Enterprise (13-0) indeed deserves credit as it travels even farther south next Saturday to take on powerful Chaminade (West Hills) for the Division II state title at Carson’s StubHub Center. The Hornets were down 14-0 after the first quarter and shut out Manteca’s potent offense in the second half.

“That team was putting up 40 to 50 points a game, and 60 to 70 against some teams,” Enterprise coach Darren Trueblood. “To shut them down in the second half was just a tremendous effort by our coaching staff and our kids. They never lost their belief. They just keep winning.”

Things were looking bleak for Enterprise in the early going, as it ran just six offensive plays in the opening period. Manteca dominated the quarter, using 24 plays to take its two-score advantage on short-yardage runs from Laurel and Menzel.

Fleet-footed Izzy Perea gave the Hornets life with a 68-yard kickoff return, and they ended up scoring three unanswered touchdowns in a 4 minute, 11-second span.

“That put us right back in the ball game,” Trueblood said. “Once we tied it up our kids figured out that they could play on this stage.  Once they realized that they would not be denied.”

Isaiah Matthews (32 rushes, 166 yards, 2 TDs) punched in Enterprise’s first points with a 3-yard scamper with 11:31 left in the half. On Manteca’s third play of the following drive, Matthews recovered Michael Gonzalez’s fumble and ran it back to the Buffalo 32.

Quarterback Bobby Luken later knotted the score with a 4-yard run, and momentum was fully on the Hornets’ side when Jace O’Ravez — would later provide Enterprise with the deciding touchdown on the team’s second-half opening drive — recovered Sheldon Highfill’s squib kick.

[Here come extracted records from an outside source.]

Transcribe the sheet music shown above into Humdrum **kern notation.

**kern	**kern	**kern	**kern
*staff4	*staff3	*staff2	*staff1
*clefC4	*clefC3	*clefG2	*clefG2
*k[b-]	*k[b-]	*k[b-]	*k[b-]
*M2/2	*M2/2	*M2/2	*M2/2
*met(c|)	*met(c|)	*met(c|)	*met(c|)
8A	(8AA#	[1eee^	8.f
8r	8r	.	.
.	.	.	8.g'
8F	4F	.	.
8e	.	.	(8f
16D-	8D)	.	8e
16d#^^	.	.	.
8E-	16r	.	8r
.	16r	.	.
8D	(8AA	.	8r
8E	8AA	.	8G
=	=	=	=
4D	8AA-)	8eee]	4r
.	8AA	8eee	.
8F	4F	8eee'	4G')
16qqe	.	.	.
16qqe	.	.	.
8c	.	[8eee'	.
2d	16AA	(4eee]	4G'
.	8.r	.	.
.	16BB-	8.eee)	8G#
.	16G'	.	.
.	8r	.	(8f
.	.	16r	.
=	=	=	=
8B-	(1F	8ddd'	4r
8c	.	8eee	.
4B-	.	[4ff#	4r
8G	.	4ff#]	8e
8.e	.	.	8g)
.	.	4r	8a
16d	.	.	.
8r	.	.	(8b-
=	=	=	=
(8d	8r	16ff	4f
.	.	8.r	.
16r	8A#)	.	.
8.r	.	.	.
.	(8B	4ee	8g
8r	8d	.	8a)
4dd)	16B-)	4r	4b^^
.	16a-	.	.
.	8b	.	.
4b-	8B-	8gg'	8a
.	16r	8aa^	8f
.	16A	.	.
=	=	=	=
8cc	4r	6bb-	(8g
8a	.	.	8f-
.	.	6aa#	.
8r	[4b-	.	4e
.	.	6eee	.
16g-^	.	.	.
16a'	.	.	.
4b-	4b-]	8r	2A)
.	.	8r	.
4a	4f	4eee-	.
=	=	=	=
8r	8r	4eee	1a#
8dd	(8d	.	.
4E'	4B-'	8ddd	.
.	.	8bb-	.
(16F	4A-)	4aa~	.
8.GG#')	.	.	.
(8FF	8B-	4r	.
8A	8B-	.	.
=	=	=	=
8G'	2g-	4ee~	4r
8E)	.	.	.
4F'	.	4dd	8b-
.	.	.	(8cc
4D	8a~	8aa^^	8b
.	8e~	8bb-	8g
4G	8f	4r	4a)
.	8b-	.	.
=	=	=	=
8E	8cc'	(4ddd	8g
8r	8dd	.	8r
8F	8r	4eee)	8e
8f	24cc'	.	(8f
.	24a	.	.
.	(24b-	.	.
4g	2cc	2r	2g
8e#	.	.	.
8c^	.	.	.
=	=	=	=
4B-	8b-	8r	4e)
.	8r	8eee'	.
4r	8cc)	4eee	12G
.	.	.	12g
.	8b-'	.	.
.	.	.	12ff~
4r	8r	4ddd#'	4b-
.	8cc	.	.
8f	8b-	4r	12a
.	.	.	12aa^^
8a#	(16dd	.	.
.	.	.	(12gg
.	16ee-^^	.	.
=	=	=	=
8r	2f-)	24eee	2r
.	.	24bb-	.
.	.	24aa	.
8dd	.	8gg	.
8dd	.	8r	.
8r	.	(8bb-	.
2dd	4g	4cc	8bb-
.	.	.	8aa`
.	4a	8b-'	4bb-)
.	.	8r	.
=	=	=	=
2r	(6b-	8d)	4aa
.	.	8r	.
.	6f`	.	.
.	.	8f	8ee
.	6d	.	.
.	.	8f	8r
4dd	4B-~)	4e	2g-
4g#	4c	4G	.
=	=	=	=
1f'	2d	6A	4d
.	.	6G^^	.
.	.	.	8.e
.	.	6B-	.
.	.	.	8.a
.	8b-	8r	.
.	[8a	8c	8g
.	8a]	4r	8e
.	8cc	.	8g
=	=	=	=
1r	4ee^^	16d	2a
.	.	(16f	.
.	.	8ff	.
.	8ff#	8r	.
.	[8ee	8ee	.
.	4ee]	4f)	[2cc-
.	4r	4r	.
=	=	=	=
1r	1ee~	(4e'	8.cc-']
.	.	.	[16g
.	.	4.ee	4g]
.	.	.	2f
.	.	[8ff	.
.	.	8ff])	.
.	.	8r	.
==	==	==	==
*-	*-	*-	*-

Matthews’ 1-yard score gave them their first lead with 7:20 to go in the second.

Manteca did well to weather the storm, answering with a scoring drive capped off by Laurel’s third-down, fingertips catch spanning 42 yards up the middle.

Unfortunately for the Buffs, the ball didn’t stay in his grasp long enough on the would-be touchdown.

“What do you do? I mean, it’s not the NFL,” Reis said. “I wanted to throw my red flag out there and check it. (Laurel) is a pretty (honest) guy and he swore up and down that he was in. But that’s football.”